Complexity and Adaptive Systems
Financial markets are complex adaptive systems. Participants learn, strategies evolve, technology changes, information spreads. As a result, the future cannot be understood fully through static models.
Portfolio construction must therefore reflect adaptation. A portfolio is not a permanent structure, it is a dynamic framework operating within an evolving environment. The strongest portfolios are often those capable of adjusting as conditions change rather than remaining dependent upon outdated assumptions.
The MorMag Perspective
At MorMag, portfolio construction begins not with forecasts but with uncertainty; markets are viewed as complex adaptive systems characterised by:
changing regimes
incomplete information
behavioural dynamics
systemic risk
unknown unknowns
Within this framework, the objective is not predicting a single future correctly, it is building portfolios capable of navigating multiple futures intelligently.
Research focuses on:
robustness
diversification
regime awareness
risk asymmetry
capital preservation
adaptive opportunity identification
The emphasis is placed on resilience rather than certainty.
Investing as Preparation
Perhaps the deepest lesson of portfolio construction is that investing resembles preparation more than prediction. For example, military strategists understand that plans rarely survive first contact with reality.

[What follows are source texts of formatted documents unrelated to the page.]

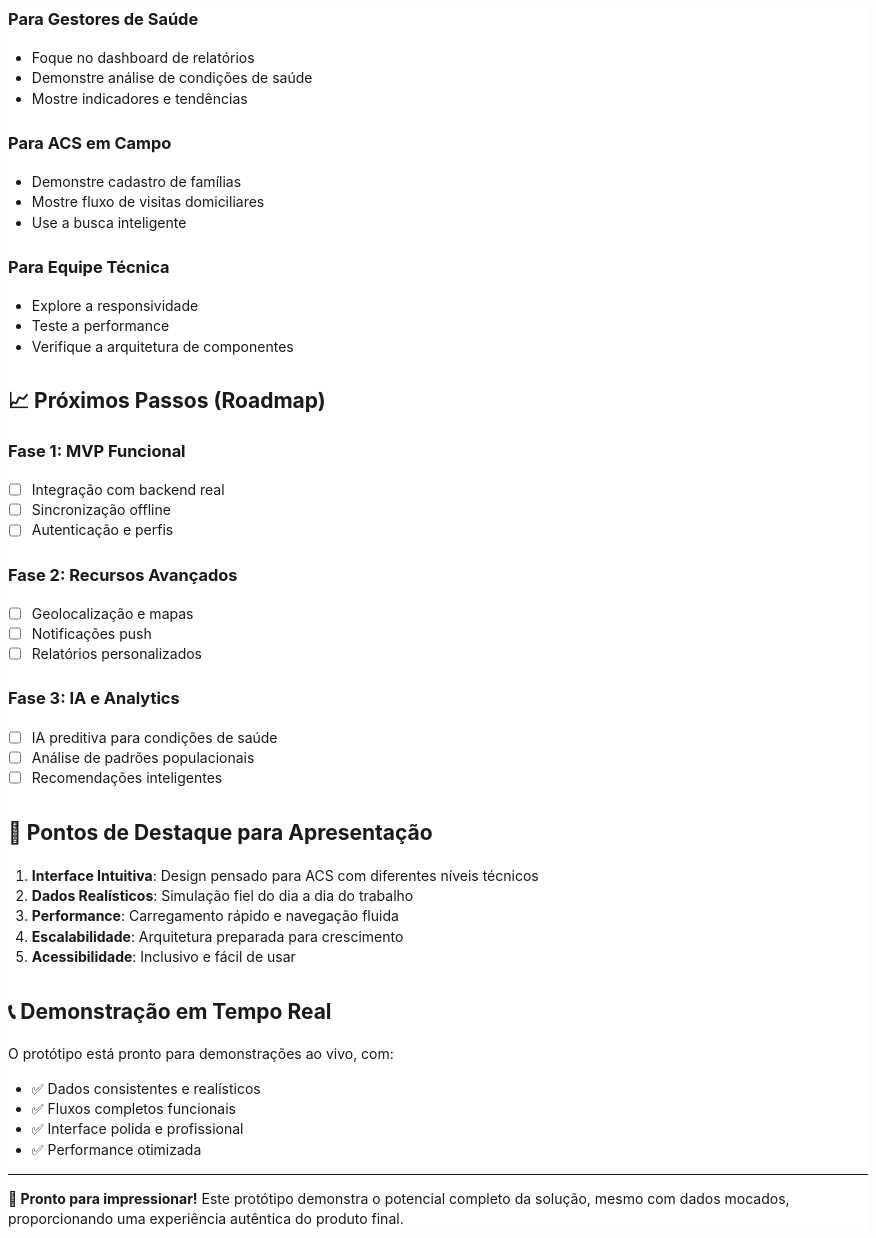 ### **Para Gestores de Saúde**
- Foque no dashboard de relatórios
- Demonstre análise de condições de saúde
- Mostre indicadores e tendências

### **Para ACS em Campo**
- Demonstre cadastro de famílias
- Mostre fluxo de visitas domiciliares
- Use a busca inteligente

### **Para Equipe Técnica**
- Explore a responsividade
- Teste a performance
- Verifique a arquitetura de componentes

## 📈 Próximos Passos (Roadmap)

### **Fase 1: MVP Funcional**
- [ ] Integração com backend real
- [ ] Sincronização offline
- [ ] Autenticação e perfis

### **Fase 2: Recursos Avançados**
- [ ] Geolocalização e mapas
- [ ] Notificações push
- [ ] Relatórios personalizados

### **Fase 3: IA e Analytics**
- [ ] IA preditiva para condições de saúde
- [ ] Análise de padrões populacionais
- [ ] Recomendações inteligentes

## 🎯 Pontos de Destaque para Apresentação

1. **Interface Intuitiva**: Design pensado para ACS com diferentes níveis técnicos
2. **Dados Realísticos**: Simulação fiel do dia a dia do trabalho
3. **Performance**: Carregamento rápido e navegação fluida
4. **Escalabilidade**: Arquitetura preparada para crescimento
5. **Acessibilidade**: Inclusivo e fácil de usar

## 📞 Demonstração em Tempo Real

O protótipo está pronto para demonstrações ao vivo, com:
- ✅ Dados consistentes e realísticos
- ✅ Fluxos completos funcionais
- ✅ Interface polida e profissional
- ✅ Performance otimizada

---

**🎉 Pronto para impressionar!** Este protótipo demonstra o potencial completo da solução, mesmo com dados mocados, proporcionando uma experiência autêntica do produto final.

The value of planning lies not in predicting events perfectly but in preparing for uncertainty, the same principle applies to investing. The future will surprise everyone; thus, the objective is ensuring those surprises remain survivable.
Conclusion
Building portfolios for unknown futures represents a fundamentally different approach to investing.
Rather than relying upon precise forecasts, it acknowledges the limits of prediction and focuses on resilience, adaptability, diversification, optionality, and robustness. Financial markets operate within environments characterised by uncertainty, complexity, and continual change. The future contains risks, opportunities, and developments that cannot be known in advance.
At MorMag, this perspective forms a core component of investment philosophy.
The goal is not to construct portfolios that thrive only when a specific forecast proves correct. The goal is to construct portfolios capable of surviving, adapting, and compounding capital across a wide range of possible futures. Because in investing, the greatest challenge is not predicting tomorrow; it is remaining prepared for whatever tomorrow becomes.